And now they’re nine-strong
Exeter’s Green Party and Liberal Democrats are to continue their opposition partnership on the city council.
Ollie Heptinstall, local democracy reporter www.radioexe.co.uk
The parties, together with an independent who is no longer a councillor, formed the ‘Progressive Group’ in 2019 in solidarity against the ruling Labour group.
Last year it overtook the Conservatives as the council’s main opposition and added a further two councillors – one each for the Greens and Lib Dems – at this month’s local elections.
The group is now nine strong, with six members from the Greens and three Liberal Democrats – after Andy Ketchin won the Green Party’s first ever seat in Newtown and St Leonard’s and Adrian Fullam took a seat for the Lib Dems in St Thomas.
Cllr Fullam returns as a councillor having previously served as city council leader between 2008-10, before Labour became Exeter’s dominant party.
The group has pledged to work “cooperatively together” and bring “balance and scrutiny” to Labour, which won and lost a seat earlier this month to remain on 25 councillors.
Co-leader, Green councillor Diana Moore, who was re-elected in St David’s, said: “The Progressive Group has demonstrated that a different type of politics is possible and that working cooperatively together is in the interests of local people and the environment.
“People repeatedly tell us they really like this cooperative approach.”
Fellow co-leader, Lib Dem councillor Michael Mitchell, who was re-elected in Duryard & St James, added: “We intend to ensure that the Labour-dominated council’s proposals and actions are subject to full public scrutiny.”
“Exeter is set to see some major changes and developments in the coming years. A strong opposition is going to be vital to challenge and suggest improvements to these plans. The Progressive Group will provide that challenge and, if needed, strong opposition.”
Mr Mitchell was previously co-leader of the group but is set to become the 2023-24 lord mayor of Exeter; a politically neutral, ceremonial role which is shared between the parties.

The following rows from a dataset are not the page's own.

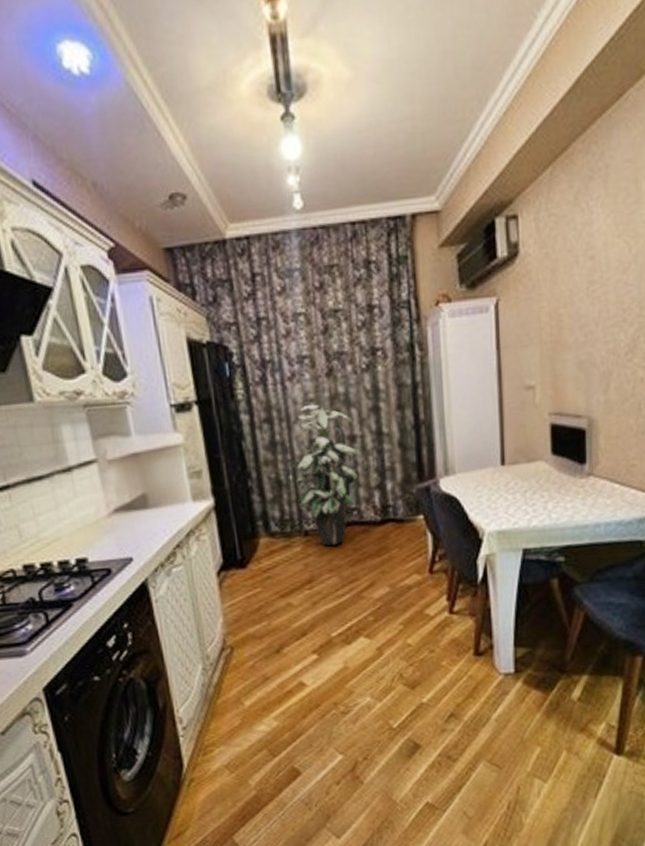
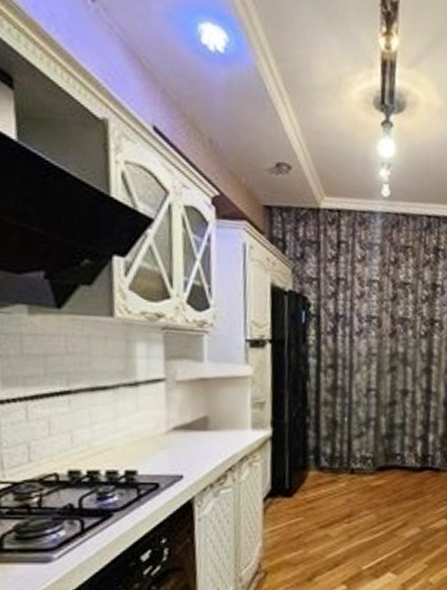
indoor plant: present [286,404,358,546] -> none [344,358,408,485]

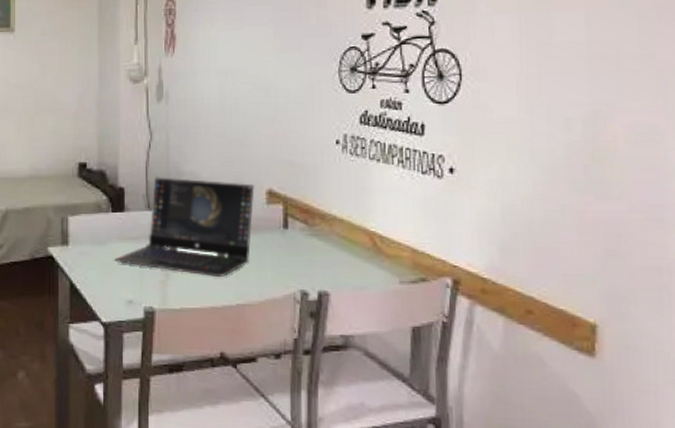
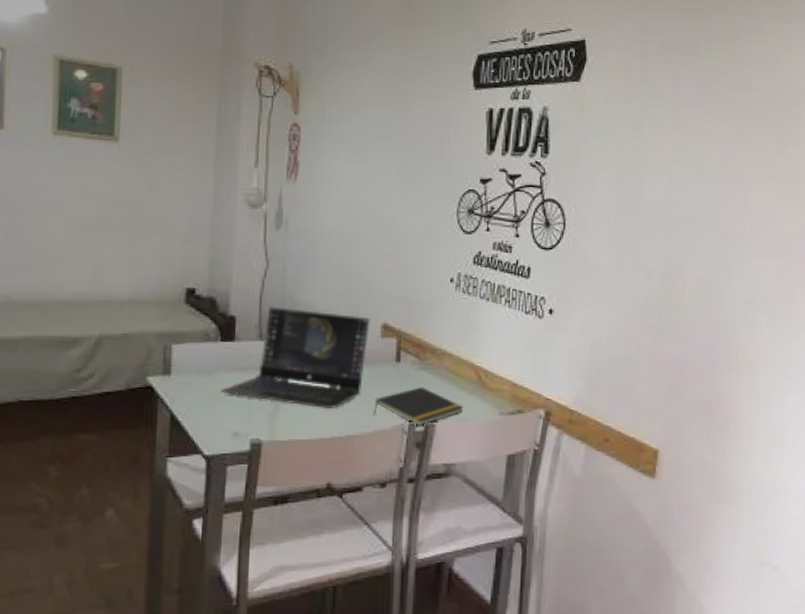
notepad: none [263,254,359,295] -> present [373,387,464,426]

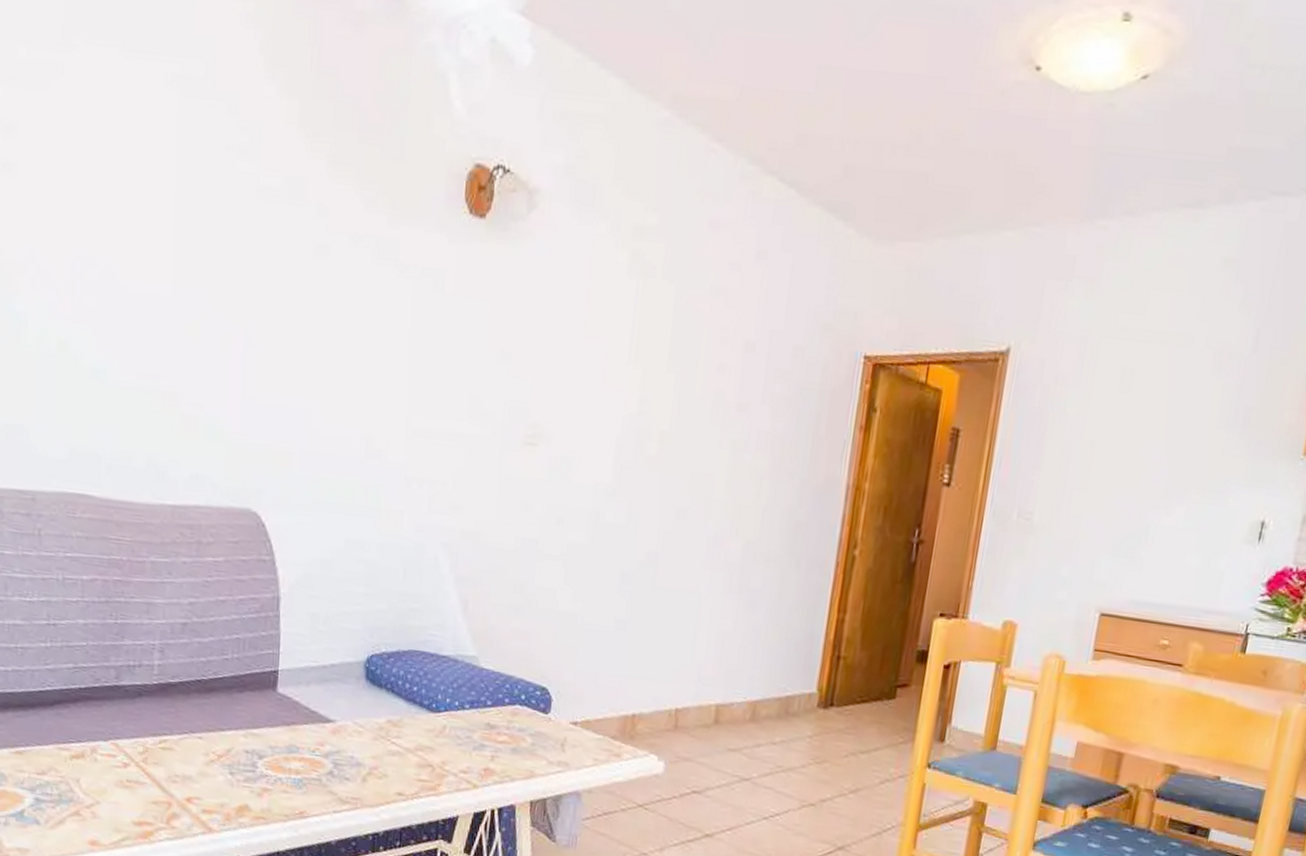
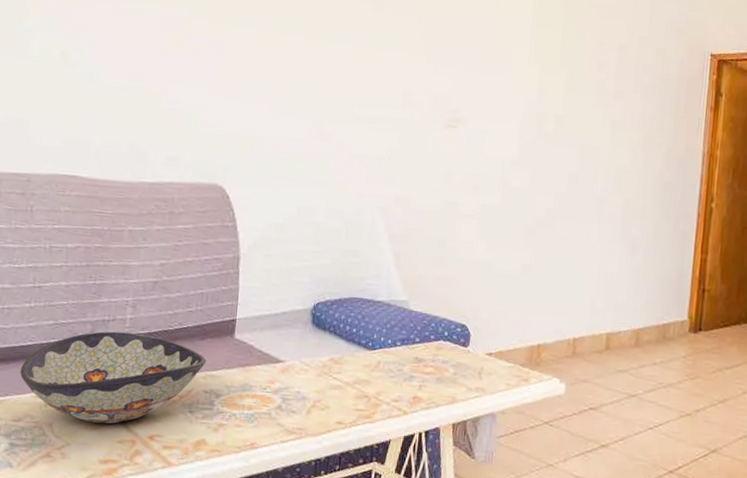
decorative bowl: none [40,678,246,783] -> present [20,331,206,424]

He said: “Four years ago I helped set up the Progressive Group on the city council. It was the first time individuals from different political parties and none had come together in Exeter in such a way. We developed a close bond, which is based on mutual respect.
“I am delighted to see that this group, which started as four councillors, is now nine-strong. I am hugely proud of every member in the group and of what we have achieved together. I know the group will go from strength to strength.”